The state of Arkansas's health system transformation was given a significant financial boost from the state's largest company, Wal-Mart Stores, which committed to providing $670,000 to help underwrite the work of the Arkansas Health Care Payment Improvement Initiative.
But Arkansas Surgeon General Dr. Joe Thompson said the significance of the contribution stems from Wal-Mart's standing as the state's largest self-insured employer.
The initiative, Thompson said, is a multipayer effort and the intent is to make it all-payer—and this includes self-insured employers such as Wal-Mart. Thompson explained how Arkansas is part of the CMS'
Comprehensive Primary Care Initiative, which has 500 practices across the nation serving as patient-centered medical homes. With those participating practices, the intent is to have 60% of their patients covered by a payer that is contributing a monthly per member care-management fee. That fee is used to cover expenses, such as staff salaries.
Sixty-nine of the 500 CPCI practices are in Arkansas, and now Wal-Mart will be contributing the care-management fee for those covered by its plan who receive care at those practices, Thompson said.
“The patient-centered medical home is at the core of our payment improvement initiative,” Thompson said, adding that Wal-Mart will also serve on a new Employer Advisory Council and help pay for an annual state tracking report evaluating the impact of the program.
According to a
news release (PDF), the long-term goal is to build a sustainable healthcare system that uses team-based approaches, contains costs, and emphasizes prevention and chronic-disease management in an effort to reduce serious illnesses, costly treatments and hospital readmissions.

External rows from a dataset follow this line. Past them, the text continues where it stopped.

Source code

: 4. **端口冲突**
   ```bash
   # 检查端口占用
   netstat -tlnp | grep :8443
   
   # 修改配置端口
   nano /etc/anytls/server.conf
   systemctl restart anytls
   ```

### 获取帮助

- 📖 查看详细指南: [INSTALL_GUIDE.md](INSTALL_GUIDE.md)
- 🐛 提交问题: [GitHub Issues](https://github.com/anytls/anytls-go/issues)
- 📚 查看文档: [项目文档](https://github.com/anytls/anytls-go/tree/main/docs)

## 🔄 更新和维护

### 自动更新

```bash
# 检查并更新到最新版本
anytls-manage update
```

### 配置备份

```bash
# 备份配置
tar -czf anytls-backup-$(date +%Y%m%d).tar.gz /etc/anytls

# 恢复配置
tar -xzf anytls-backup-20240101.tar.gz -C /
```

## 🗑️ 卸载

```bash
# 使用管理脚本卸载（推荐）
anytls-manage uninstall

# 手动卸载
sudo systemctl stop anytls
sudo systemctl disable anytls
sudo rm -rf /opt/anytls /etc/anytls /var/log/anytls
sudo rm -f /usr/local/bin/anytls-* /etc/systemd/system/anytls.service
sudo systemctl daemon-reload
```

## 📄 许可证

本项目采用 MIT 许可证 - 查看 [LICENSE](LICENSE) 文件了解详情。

“This is neither a pilot nor a demonstration project,” Thompson said. “This is full-scale
healthcare system transformation (PDF).”
Arkansas' transformation efforts are getting noticed. Thompson said he or other state officials are now getting regular invitations to appear on healthcare panels with representatives from
Massachusetts and
Oregon. The healthcare transformations of those states are widely recognized, Thompson acknowledged, “We're a little new on stage.”